Method: The principal data source was the Australian Transport Safety Bureau's National Fatalities Database, which has provided fatality numbers for the most recent available 10-year period (1988, 1990, 1992, 1994, and 1996-2001). For each driver age group ("target drivers"), fatality rates were calculated for the following categories of road users: target driver deaths, their passenger deaths, road users external to the target vehicle but killed in the crash involving the target driver, all road users killed other than target drivers, and all road users killed (including target drivers). Fatality rates were calculated on three bases: per population numbers in each age category, per licensed driver numbers in each age category, and per distance driven for each age category. The different road user fatality rates associated with drivers aged 80 years and older were compared to the rates associated with drivers from younger age categories.

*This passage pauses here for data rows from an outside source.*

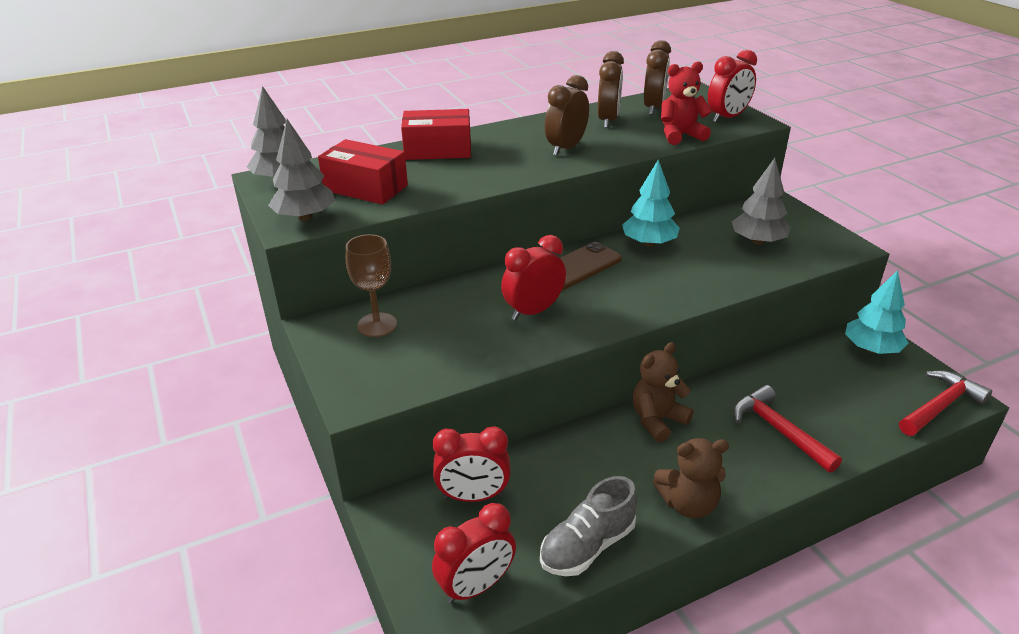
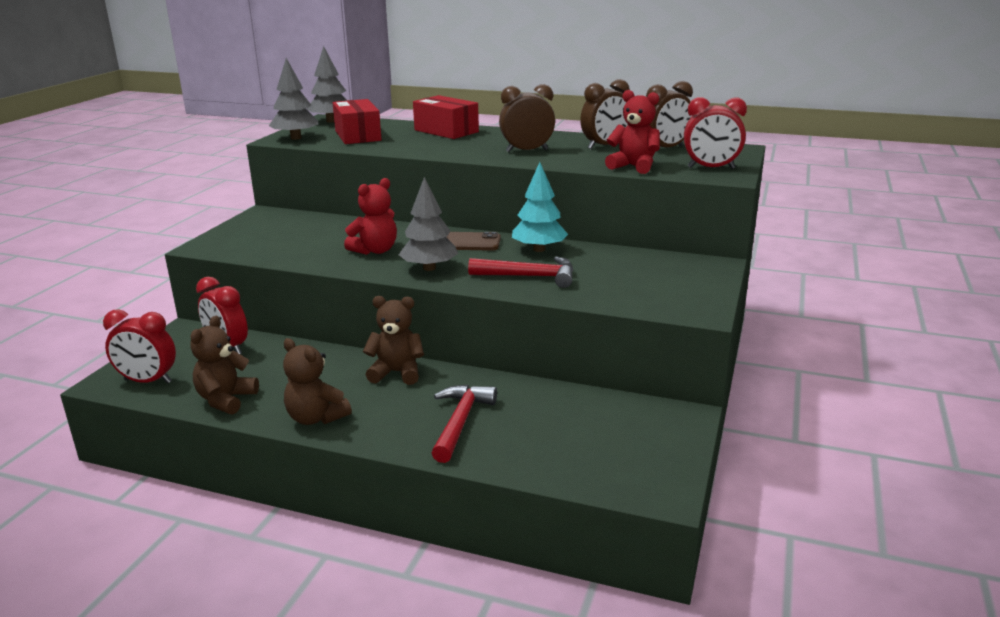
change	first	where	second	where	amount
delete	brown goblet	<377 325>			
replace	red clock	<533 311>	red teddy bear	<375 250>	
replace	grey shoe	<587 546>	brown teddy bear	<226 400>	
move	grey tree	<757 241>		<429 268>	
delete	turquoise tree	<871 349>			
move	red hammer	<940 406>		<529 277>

Results: On a per population basis, older drivers had a significantly lower "all road users" fatality rate than all age groups bar one (RR for other age groups: 1.2-3.1) and these differences strengthened once target drivers were excluded (RR: 1.4-5.1), all differences significant. On a per licence basis, older drivers had significantly higher "all road users" fatality rate when compared to the rates for drivers aged 30-39 years through to 70-79 years (RR for these age groups: 0.5-0.7) but once the target drivers were excluded, older drivers' "all other road users & fatality rates for were significantly lower than for drivers aged 17-24 years to 30-39 (RR: 1.3-2.6) years. On a per-distance basis, older drivers had significantly higher all road users fatality rate when compared to the rates for all drivers aged 25-29 years through to 70-79 years (RR for these age groups: 0.1-0.4). Once the target drivers were excluded, older drivers' all other road users fatality rates remained significantly higher than for these other age groups (RR: 0.3-0.7) years.
Conclusions: Based on two of the three bases (per population and per licence), it has been strongly asserted that overall, the older the driver, the less the threat to other road users--and particularly, the less the threat to road users external to the driver's vehicle. Drivers aged 80 years and older appeared to be the greatest threat to other road users only when per distance fatality rates were compared.